Fã declarada do enigmático poeta e escritor português responsável pelos versos acima, Líllian não consegue fingir. Nem mesmo o registro de atriz profissional que ela tem desde a época de escola facilita qualquer tipo de atuação quando está lidando com a vida real. A autenticidade sempre prevalece. Se está nervosa, deixa transparecer de forma bem clara. Se algo a incomoda, não hesita em dizer. Se fica alegre, exala euforia. Pode até evitar as lágrimas, mas demonstra que por dentro está fervendo. Em geral, as frases são ditas por Líllian antes que ela conclua o pensamento.

Troca-letras

Há, entre a tribo de jornalistas brasileiros, uma forma carinhosa – ou seria irônica – de apelidar esses profissionais: “troca-letras”. A denominação se deve ao uso contínuo da língua portuguesa, ferramenta de trabalho para qualquer um que exerce a profissão, independente do veículo. A Líllian faz isso literalmente. Mas em vez de letras, ela troca as palavras. Tem uma facilidade para esquecer as coisas (para não dizer dificuldade em lembrar) e troca os vocábulos com freqüência, deixando o interlocutor da conversa bastante confuso. Coisas do tipo: “espera que eu vou trocar a Maria da fralda" ou "corta o telefone enquanto eu atendo a pizza". Diversão garantida.

Na semana em que eu preparava este perfil, tive o mais recente exemplo desse jeito “desmemoriado” de ser. No início da tarde de uma segunda-feira, ela deixou a filha na escola e foi em direção ao ponto de ônibus. Foi atropelada por um carro enquanto atravessava a faixa de pedestres, com o semáforo indicando a luz vermelha. Por sorte, sofreu apenas alguns ferimentos externos e pôde trabalhar no mesmo dia. À noite, quando ela me ligou para contar o que tinha acontecido, soltou a máxima: “Eu atravessei o ônibus e peguei a rua”. Na seqüência, soltou gargalhadas. O que ela queria mesmo dizer era que havia atravessado a via pública e tomado o coletivo, que a levaria ao jornal onde trabalha. Simples.
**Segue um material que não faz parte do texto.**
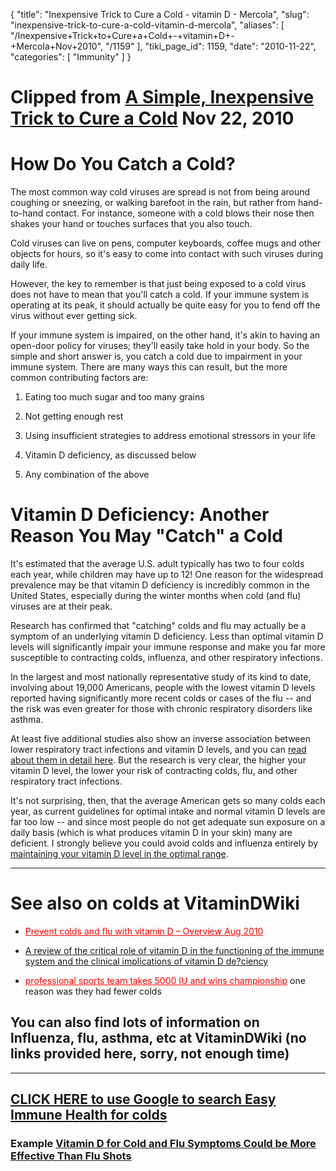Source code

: {
  "title": "Inexpensive Trick to Cure a Cold - vitamin D - Mercola",
  "slug": "inexpensive-trick-to-cure-a-cold-vitamin-d-mercola",
  "aliases": [
    "/Inexpensive+Trick+to+Cure+a+Cold+-+vitamin+D+-+Mercola+Nov+2010",
    "/1159"
  ],
  "tiki_page_id": 1159,
  "date": "2010-11-22",
  "categories": [
    "Immunity"
  ]
}


# Clipped from [A Simple, Inexpensive Trick to Cure a Cold](http://articles.mercola.com/sites/articles/archive/2010/11/22/the-common-cold-simple-strategies-for-prevention-and-treatment.aspx) Nov 22, 2010

# How Do You Catch a Cold?

The most common way cold viruses are spread is not from being around coughing or sneezing, or walking barefoot in the rain, but rather from hand-to-hand contact. For instance, someone with a cold blows their nose then shakes your hand or touches surfaces that you also touch.

Cold viruses can live on pens, computer keyboards, coffee mugs and other objects for hours, so it's easy to come into contact with such viruses during daily life.

However, the key to remember is that just being exposed to a cold virus does not have to mean that you'll catch a cold. If your immune system is operating at its peak, it should actually be quite easy for you to fend off the virus without ever getting sick.

If your immune system is impaired, on the other hand, it's akin to having an open-door policy for viruses; they'll easily take hold in your body. So the simple and short answer is, you catch a cold due to impairment in your immune system. There are many ways this can result, but the more common contributing factors are:  

1. Eating too much sugar and too many grains

2. Not getting enough rest

3. Using insufficient strategies to address emotional stressors in your life

4. Vitamin D deficiency, as discussed below

5. Any combination of the above

# Vitamin D Deficiency: Another Reason You May "Catch" a Cold

It's estimated that the average U.S. adult typically has two to four colds each year, while children may have up to 12! One reason for the widespread prevalence may be that vitamin D deficiency is incredibly common in the United States, especially during the winter months when cold (and flu) viruses are at their peak.

Research has confirmed that "catching" colds and flu may actually be a symptom of an underlying vitamin D deficiency. Less than optimal vitamin D levels will significantly impair your immune response and make you far more susceptible to contracting colds, influenza, and other respiratory infections.

In the largest and most nationally representative study of its kind to date, involving about 19,000 Americans, people with the lowest vitamin D levels reported having significantly more recent colds or cases of the flu -- and the risk was even greater for those with chronic respiratory disorders like asthma.

At least five additional studies also show an inverse association between lower respiratory tract infections and vitamin D levels, and you can [read about them in detail here](http://articles.mercola.com/sites/articles/archive/2009/03/21/Can-Vitamin-D-Cure-the-Common-Cold.aspx). But the research is very clear, the higher your vitamin D level, the lower your risk of contracting colds, flu, and other respiratory tract infections.

It's not surprising, then, that the average American gets so many colds each year, as current guidelines for optimal intake and normal vitamin D levels are far too low -- and since most people do not get adequate sun exposure on a daily basis (which is what produces vitamin D in your skin) many are deficient. I strongly believe you could avoid colds and influenza entirely by [maintaining your vitamin D level in the optimal range](http://articles.mercola.com/sites/articles/archive/2008/12/16/my-one-hour-vitamin-d-lecture-to-clear-up-all-your-confusion-on-this-vital-nutrient.aspx).

- - - - - - - - - 

# See also on  **colds**  at VitaminDWiki

* <a href="/posts/prevent-colds-and-flu-with-vitamin-d-overview" style="color: red; text-decoration: underline;" title="This link has an unknown page_id: 707">Prevent colds and flu with vitamin D – Overview Aug 2010</a>

* [A review of the critical role of vitamin D in the functioning of the immune system and the clinical implications of vitamin D de?ciency](www.VitaminDWiki.com/tiki-download_file.php?fileId=1515)

* <a href="/posts/professional-sports-team-takes-5000-iu-and-wins-championship" style="color: red; text-decoration: underline;" title="This link has an unknown page_id: 293">professional sports team takes 5000 IU and wins championship</a> one reason was they had fewer colds

## You can also find lots of information on lnfluenza, flu, asthma, etc at VitaminDWiki (no links provided here, sorry, not enough time)

- - - - - - - - - - - - 

## [CLICK HERE to use Google to search Easy Immune Health for colds](http://www.easy-immune-health.com/google-search-results.html?cx=partner-pub-3386164927794949%3Akllnihni14v&cof=FORID%3A10&ie=ISO-8859-1&q=colds&sa=Search&siteurl=www.easy-immune-health.com%2Fvitamin-d-research.html#947)

### Example [Vitamin D for Cold and Flu Symptoms Could be More Effective Than Flu Shots](http://www.easy-immune-health.com/Vitamin-D-for-Cold-and-Flu-Symptoms.html#axzz162ShRe1S)

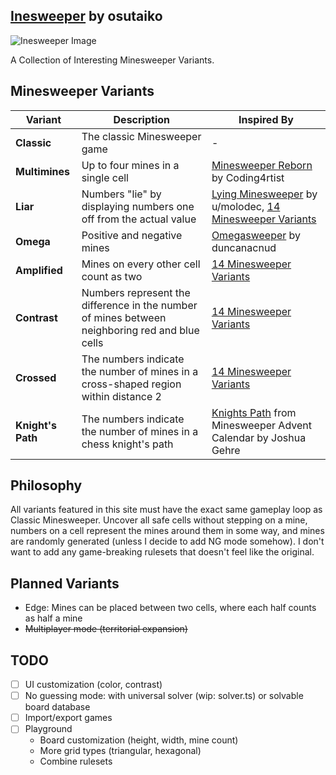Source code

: ## [Inesweeper](https://inesweeper.vercel.app/) by osutaiko
![Inesweeper Image](https://github.com/user-attachments/assets/c809b44f-fbd3-4aeb-9e37-554ebf62d4ee)

A Collection of Interesting Minesweeper Variants.

## Minesweeper Variants
| Variant         | Description                                                                 | Inspired By                                                                 |
|-----------------|-----------------------------------------------------------------------------|-----------------------------------------------------------------------------|
| **Classic**     | The classic Minesweeper game                                                | -                                                                           |
| **Multimines**  | Up to four mines in a single cell                                           | [Minesweeper Reborn](https://coding4rtist.itch.io/minesweeper-reborn) by Coding4rtist |
| **Liar**        | Numbers "lie" by displaying numbers one off from the actual value           | [Lying Minesweeper](https://www.reddit.com/r/playmygame/comments/38l2n8/completed_web_lying_minesweeper/) by u/molodec, [14 Minesweeper Variants](https://store.steampowered.com/app/1865060/14_Minesweeper_Variants/) |
| **Omega**       | Positive and negative mines                                                 | [Omegasweeper](https://duncanacnud.itch.io/omegasweeper) by duncanacnud      |
| **Amplified**   | Mines on every other cell count as two                                      | [14 Minesweeper Variants](https://store.steampowered.com/app/1865060/14_Minesweeper_Variants/) |
| **Contrast**    | Numbers represent the difference in the number of mines between neighboring red and blue cells | [14 Minesweeper Variants](https://store.steampowered.com/app/1865060/14_Minesweeper_Variants/) |
| **Crossed**     | The numbers indicate the number of mines in a cross-shaped region within distance 2 | [14 Minesweeper Variants](https://store.steampowered.com/app/1865060/14_Minesweeper_Variants/) |
| **Knight's Path** | The numbers indicate the number of mines in a chess knight's path         | [Knights Path](https://heptaveegesimal.com/2018/advent-calendar/) from Minesweeper Advent Calendar by Joshua Gehre |

## Philosophy
All variants featured in this site must have the exact same gameplay loop as Classic Minesweeper. Uncover all safe cells without stepping on a mine, numbers on a cell represent the mines around them in some way, and mines are randomly generated (unless I decide to add NG mode somehow). I don't want to add any game-breaking rulesets that doesn't feel like the original.

## Planned Variants
- Edge: Mines can be placed between two cells, where each half counts as half a mine
- ~~Multiplayer mode (territorial expansion)~~

## TODO
- [ ] UI customization (color, contrast)
- [ ] No guessing mode: with universal solver (wip: solver.ts) or solvable board database
- [ ] Import/export games
- [ ] Playground
  - Board customization (height, width, mine count)
  - More grid types (triangular, hexagonal)
  - Combine rulesets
Sempre imaginei como seria a elaboração de uma matéria jornalística pela minha amiga “troca-letras”. Cheguei a perguntar-lhe se trocava muito as palavras enquanto fazia as entrevistas. Ela me respondeu que realmente fazia algumas confusões ao conversar com os entrevistados, mas que, ao final do texto, tudo se resolvia.